Hate speech in intercultural encounters
The issue of hate speech has been a topic of international debate—most frequently in the domains of law, philosophy and language. Different issues linked to changes in society, ranging from the proliferation of social media, innovation and technology and influx of fake news, disinformation and propaganda to the rise of nationalism, far-right movements, increased cross-border movement of people and transnational business have made studying the conceptual and practical aspects of hate speech in different contexts ever more important.

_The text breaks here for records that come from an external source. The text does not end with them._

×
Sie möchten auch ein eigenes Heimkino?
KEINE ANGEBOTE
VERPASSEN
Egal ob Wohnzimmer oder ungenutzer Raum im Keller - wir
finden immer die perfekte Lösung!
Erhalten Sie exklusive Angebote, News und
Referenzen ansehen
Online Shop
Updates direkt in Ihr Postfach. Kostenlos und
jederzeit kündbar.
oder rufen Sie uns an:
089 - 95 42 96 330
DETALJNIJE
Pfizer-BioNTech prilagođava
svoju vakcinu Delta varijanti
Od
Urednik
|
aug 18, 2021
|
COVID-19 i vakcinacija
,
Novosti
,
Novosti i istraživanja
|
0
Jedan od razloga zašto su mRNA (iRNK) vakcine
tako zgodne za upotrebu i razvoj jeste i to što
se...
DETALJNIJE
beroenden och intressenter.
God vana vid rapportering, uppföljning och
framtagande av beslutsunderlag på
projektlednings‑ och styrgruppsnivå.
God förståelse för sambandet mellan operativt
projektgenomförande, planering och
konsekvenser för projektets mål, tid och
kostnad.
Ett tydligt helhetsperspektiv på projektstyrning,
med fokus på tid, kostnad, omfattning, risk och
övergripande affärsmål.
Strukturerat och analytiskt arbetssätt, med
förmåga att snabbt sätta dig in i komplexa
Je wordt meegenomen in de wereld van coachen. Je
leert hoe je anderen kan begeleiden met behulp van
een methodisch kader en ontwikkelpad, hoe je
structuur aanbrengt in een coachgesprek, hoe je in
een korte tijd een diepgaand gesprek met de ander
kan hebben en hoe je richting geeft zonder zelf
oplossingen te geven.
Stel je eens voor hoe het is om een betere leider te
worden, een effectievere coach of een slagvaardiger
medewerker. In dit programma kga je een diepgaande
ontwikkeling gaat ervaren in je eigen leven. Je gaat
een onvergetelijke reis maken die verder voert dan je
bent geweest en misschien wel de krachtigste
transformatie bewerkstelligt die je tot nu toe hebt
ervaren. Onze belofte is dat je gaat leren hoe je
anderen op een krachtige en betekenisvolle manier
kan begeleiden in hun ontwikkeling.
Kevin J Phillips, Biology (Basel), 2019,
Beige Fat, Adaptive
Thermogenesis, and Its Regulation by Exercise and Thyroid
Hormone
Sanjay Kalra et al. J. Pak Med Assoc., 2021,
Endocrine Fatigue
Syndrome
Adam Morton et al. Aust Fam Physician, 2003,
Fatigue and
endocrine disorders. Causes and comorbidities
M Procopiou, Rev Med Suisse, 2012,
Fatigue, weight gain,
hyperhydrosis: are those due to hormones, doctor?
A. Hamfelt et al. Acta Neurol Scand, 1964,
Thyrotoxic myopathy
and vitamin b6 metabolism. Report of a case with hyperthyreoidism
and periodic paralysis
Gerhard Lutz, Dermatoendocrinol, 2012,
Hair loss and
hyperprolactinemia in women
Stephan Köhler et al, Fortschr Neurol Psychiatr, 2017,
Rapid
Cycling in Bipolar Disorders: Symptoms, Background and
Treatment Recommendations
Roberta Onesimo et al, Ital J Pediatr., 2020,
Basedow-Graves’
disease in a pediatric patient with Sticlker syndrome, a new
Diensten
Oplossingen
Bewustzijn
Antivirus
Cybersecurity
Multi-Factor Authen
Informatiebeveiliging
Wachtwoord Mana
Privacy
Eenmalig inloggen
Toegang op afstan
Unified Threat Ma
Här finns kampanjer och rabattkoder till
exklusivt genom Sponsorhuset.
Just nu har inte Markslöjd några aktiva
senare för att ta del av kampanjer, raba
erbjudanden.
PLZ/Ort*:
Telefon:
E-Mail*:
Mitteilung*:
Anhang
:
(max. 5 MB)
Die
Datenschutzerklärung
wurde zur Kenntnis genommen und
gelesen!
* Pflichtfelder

The papers in this issue focus on the sociolinguistic aspects of the use of hate speech and its different variants in online communication, offering a much-needed perspective on how hate speech in digital communication can be identified and tackled. For example, Dr. Manana Ruseishvili and Dr. Rusudan Dolidze analyse hate speech in computer-meditated communication, focusing on the polylogal, asynchronic remarks made by members of the public reacting to articles in online media or press releases about the LGBT pride event planned for June 2019. The research carried out by Lilit Bekaryan explores how hateful posts and comments can start among Facebook users, and studies the language means employed in their design based on data from more than ten open Facebook pages managed by popular Armenian figures, such as media experts, journalists, politicians and bloggers. Dr. Tatjana R. Felberg explores the interconnectedness between impoliteness and hate speech in online comments in Croatia and Serbia by applying impoliteness theory and a critical discourse analysis framework. Her research demonstrates that those who post often fluctuate between hate speech and impoliteness. Dr. Ayunts and Dr. Paronyan provide a comparative analysis of manifestations of hate speech and euphemisms in Armenian and British online media outlets and social sites targeting people's sexual orientation with emphasis on the interconnectedness of hate speech and culture.
This issue was prepared as part of the project ‘Intercultural encounters in academia and work places in South Caucasus and Norway’ funded by DIKU, the Norwegian Agency for International Cooperation and Quality Enhancement in Higher Education. The project partner universities are Oslo Metropolitan University, Ivane Javakhishvili Tbilisi State University, Yerevan State University and Khazar University.